Book Composition Operators on Spaces of Analytic Functions

Download or read book Composition Operators on Spaces of Analytic Functions written by Carl C. Cowen, Jr. and published by Routledge. This book was released on 2019-03-04 with total page 401 pages. Available in PDF, EPUB and Kindle. Book excerpt: The study of composition operators lies at the interface of analytic function theory and operator theory. Composition Operators on Spaces of Analytic Functions synthesizes the achievements of the past 25 years and brings into focus the broad outlines of the developing theory. It provides a comprehensive introduction to the linear operators of composition with a fixed function acting on a space of analytic functions. This new book both highlights the unifying ideas behind the major theorems and contrasts the differences between results for related spaces. Nine chapters introduce the main analytic techniques needed, Carleson measure and other integral estimates, linear fractional models, and kernel function techniques, and demonstrate their application to problems of boundedness, compactness, spectra, normality, and so on, of composition operators. Intended as a graduate-level textbook, the prerequisites are minimal. Numerous exercises illustrate and extend the theory. For students and non-students alike, the exercises are an integral part of the book. By including the theory for both one and several variables, historical notes, and a comprehensive bibliography, the book leaves the reader well grounded for future research on composition operators and related areas in operator or function theory.

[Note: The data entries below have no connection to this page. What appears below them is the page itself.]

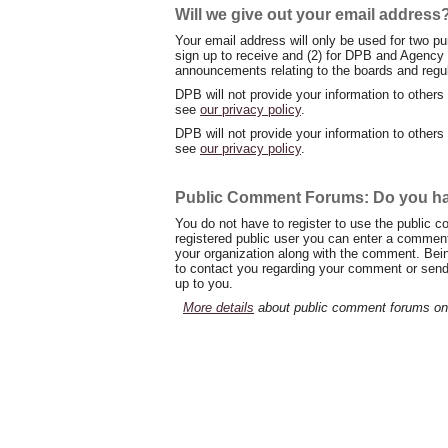
Will we give out your email address
Your email address will only be used for two pu
sign up to receive and (2) for DPB and Agency 
announcements relating to the boards and regu
DPB will not provide your information to others
see
our privacy policy
.
DPB will not provide your information to others
see
our privacy policy
.
Public Comment Forums: Do you hav
You do not have to register to use the public
registered public user you can enter a comment.
your organization along with the comment. Bein
to contact you regarding your comment or send y
up to you.
More details
about public comment forums on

Book Recent Advances in Harmonic Analysis and Applications

Download or read book Recent Advances in Harmonic Analysis and Applications written by Dmitriy Bilyk and published by Springer Science & Business Media. This book was released on 2012-10-16 with total page 400 pages. Available in PDF, EPUB and Kindle. Book excerpt: Recent Advances in Harmonic Analysis and Applications features selected contributions from the AMS conference which took place at Georgia Southern University, Statesboro in 2011 in honor of Professor Konstantin Oskolkov's 65th birthday. The contributions are based on two special sessions, namely "Harmonic Analysis and Applications" and "Sparse Data Representations and Applications." Topics covered range from Banach space geometry to classical harmonic analysis and partial differential equations. Survey and expository articles by leading experts in their corresponding fields are included, and the volume also features selected high quality papers exploring new results and trends in Muckenhoupt-Sawyer theory, orthogonal polynomials, trigonometric series, approximation theory, Bellman functions and applications in differential equations. Graduate students and researchers in analysis will be particularly interested in the articles which emphasize remarkable connections between analysis and analytic number theory. The readers will learn about recent mathematical developments and directions for future work in the unexpected and surprising interaction between abstract problems in additive number theory and experimentally discovered optical phenomena in physics. This book will be useful for number theorists, harmonic analysts, algorithmists in multi-dimensional signal processing and experts in physics and partial differential equations.